I have tried them on 4 kits now a Vista a Berea Sierra, a sierra elegant beauty and a Wooden Pen Pro Pacifica.
 
If you get your 10" tubes from another source would you mind sharing 
.


----------



## PenMan1 (Apr 2, 2012)

Bruce:
I got a Pack of these and had the same results as you (approx. 2 thousandths too big).
I DID change my Sierra and Elegent instructions to epoxy the top. 

I inadvertently glued the transmission to the clip housing. It worked so well at keeping the transmission in the right place ( keeping customers from unscrewing and getting the tranny stuck) that I started gluing all the Sierras.


----------



## bruce119 (Apr 2, 2012)

PenMan1 said:


> Bruce:
> I got a Pack of these and had the same results as you (approx. 2 thousandths too big).
> I DID change my Sierra and Elegent instructions to epoxy the top.
> 
> I inadvertently glued the transmission to the clip housing. It worked so well at keeping the transmission in the right place ( keeping customers from unscrewing and getting the tranny stuck) that I started gluing all the Sierras.


 
Yea if it was just for me and I was making pens to sell it wouldn't be that a big of a deal just dimple the final or glue the tube in.

BUT when selling blanks to others I conceder it unacceptable.

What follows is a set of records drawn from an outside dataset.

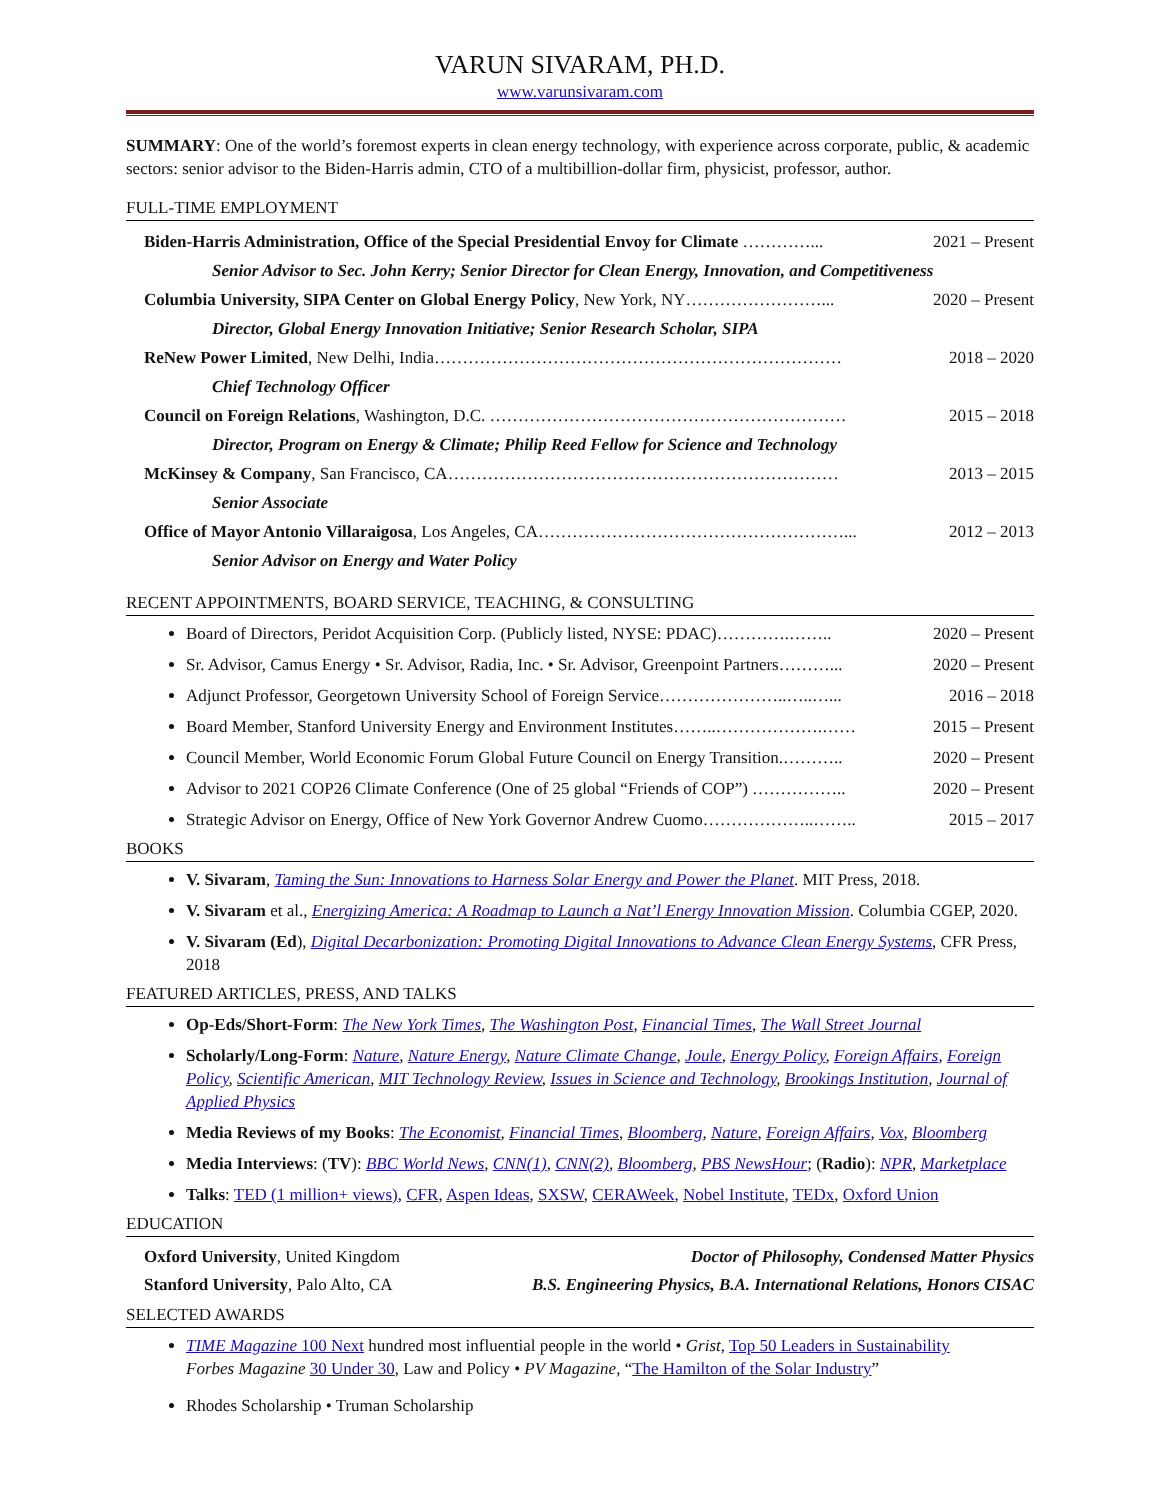VARUN SIVARAM, PH.D.
www.varunsivaram.com
SUMMARY: One of the world’s foremost experts in clean energy technology, with experience across corporate, public, & academic sectors: senior advisor to the Biden-Harris admin, CTO of a multibillion-dollar firm, physicist, professor, author.
FULL-TIME EMPLOYMENT
Biden-Harris Administration, Office of the Special Presidential Envoy for Climate …………... 2021 – Present
Senior Advisor to Sec. John Kerry; Senior Director for Clean Energy, Innovation, and Competitiveness
Columbia University, SIPA Center on Global Energy Policy, New York, NY……………………... 2020 – Present
Director, Global Energy Innovation Initiative; Senior Research Scholar, SIPA
ReNew Power Limited, New Delhi, India……………………………………………………………… 2018 – 2020
Chief Technology Officer
Council on Foreign Relations, Washington, D.C. ……………………………………………………… 2015 – 2018
Director, Program on Energy & Climate; Philip Reed Fellow for Science and Technology
McKinsey & Company, San Francisco, CA…………………………………………………………… 2013 – 2015
Senior Associate
Office of Mayor Antonio Villaraigosa, Los Angeles, CA………………………………………………... 2012 – 2013
Senior Advisor on Energy and Water Policy
RECENT APPOINTMENTS, BOARD SERVICE, TEACHING, & CONSULTING
Board of Directors, Peridot Acquisition Corp. (Publicly listed, NYSE: PDAC)………….…….. 2020 – Present
Sr. Advisor, Camus Energy • Sr. Advisor, Radia, Inc. • Sr. Advisor, Greenpoint Partners………... 2020 – Present
Adjunct Professor, Georgetown University School of Foreign Service…………………..…..…... 2016 – 2018
Board Member, Stanford University Energy and Environment Institutes……..……………….…… 2015 – Present
Council Member, World Economic Forum Global Future Council on Energy Transition.……….. 2020 – Present
Advisor to 2021 COP26 Climate Conference (One of 25 global “Friends of COP”) …………….. 2020 – Present
Strategic Advisor on Energy, Office of New York Governor Andrew Cuomo………………..…….. 2015 – 2017
BOOKS
V. Sivaram, Taming the Sun: Innovations to Harness Solar Energy and Power the Planet. MIT Press, 2018.
V. Sivaram et al., Energizing America: A Roadmap to Launch a Nat’l Energy Innovation Mission. Columbia CGEP, 2020.
V. Sivaram (Ed), Digital Decarbonization: Promoting Digital Innovations to Advance Clean Energy Systems, CFR Press, 2018
FEATURED ARTICLES, PRESS, AND TALKS
Op-Eds/Short-Form: The New York Times, The Washington Post, Financial Times, The Wall Street Journal
Scholarly/Long-Form: Nature, Nature Energy, Nature Climate Change, Joule, Energy Policy, Foreign Affairs, Foreign Policy, Scientific American, MIT Technology Review, Issues in Science and Technology, Brookings Institution, Journal of Applied Physics
Media Reviews of my Books: The Economist, Financial Times, Bloomberg, Nature, Foreign Affairs, Vox, Bloomberg
Media Interviews: (TV): BBC World News, CNN(1), CNN(2), Bloomberg, PBS NewsHour; (Radio): NPR, Marketplace
Talks: TED (1 million+ views), CFR, Aspen Ideas, SXSW, CERAWeek, Nobel Institute, TEDx, Oxford Union
EDUCATION
Oxford University, United Kingdom Doctor of Philosophy, Condensed Matter Physics
Stanford University, Palo Alto, CA B.S. Engineering Physics, B.A. International Relations, Honors CISAC
SELECTED AWARDS
TIME Magazine 100 Next hundred most influential people in the world • Grist, Top 50 Leaders in Sustainability
Forbes Magazine 30 Under 30, Law and Policy • PV Magazine, “The Hamilton of the Solar Industry”
Rhodes Scholarship • Truman Scholarship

I did call Wood-N-Whimsies he told me they had over 10,000 tubes made for themselves last fall and hadn't had any complaints. I haven't found another source of 10" tubes yet. Back to the drawing board, I guess I can butt some click tubes together on a mandrel.
.


----------



## mtcsss (Apr 2, 2012)

*10" 27/64 tubes*

I have used these tubes for several projects and have not had any problems. Nice tight fit.


----------



## uncletim (Apr 2, 2012)

I have been using these tues since they came out and have had no problem. but after reading your post I called and talked to Tim  at Wood and Whimsies,,,,that was the first he knew that you or anyone else had any issue with them,,,perhaps calling them would have been your best first choice instead of posting a complaint here,,,Tim and Tracy ALWAYS take care of their customers,,, and if you think about it those 10" tubes are simpley regular length tubes that have not been cut to size& not a new tube at all,,do you really think that EVERY tube they have in EVERY Monet/sierra/gastsby kit is the wrong i.d ? think about it.


----------



## Justturnin (Apr 2, 2012)

I have surely learned that all tues are not the same.  I have several from PSI that wont fit WC kits due to the ID being different.  I have also been looking for some 27/64's tubes.  Have you tried Huts?


----------



## bruce119 (Apr 2, 2012)

mtcsss said:


> I have used these tubes for several projects and have not had any problems. Nice tight fit.


 
mtcsss
I wonder what kits did you use them on the PSI kits perhaps. And without gluing them are able to grab the final give it a good hard twist and the kit not come apart. But I will take that discussion down to the next quote.




uncletim said:


> I have been using these tues since they came out and have had no problem. but after reading your post I called and talked to Tim at Wood and Whimsies,,,,that was the first he knew that you or anyone else had any issue with them,,,perhaps calling them would have been your best first choice instead of posting a complaint here,,,Tim and Tracy ALWAYS take care of their customers,,, and if you think about it those 10" tubes are simpley regular length tubes that have not been cut to size& not a new tube at all,,do you really think that EVERY tube they have in EVERY Monet/sierra/gastsby kit is the wrong i.d ? think about it.


 
Tim
Not complaining at all simply stating a fact and finding out if I am not alone. And the length of the tube has nothing to do with it. I talked with Tim good folks I dealt with them a LOT over the years. We had a good discussion on it. I admit I did not try any of the PSI style kits that take a 27/64 tube (that covers all of them) but they should be universal. There is a possibility that the PSI kits mite have some plating on the final parts that would add about .002 and solve the problem. I suspect that most of the newer turners wouldn't even notice it and those that did would just glue them in. 
:biggrin:


----------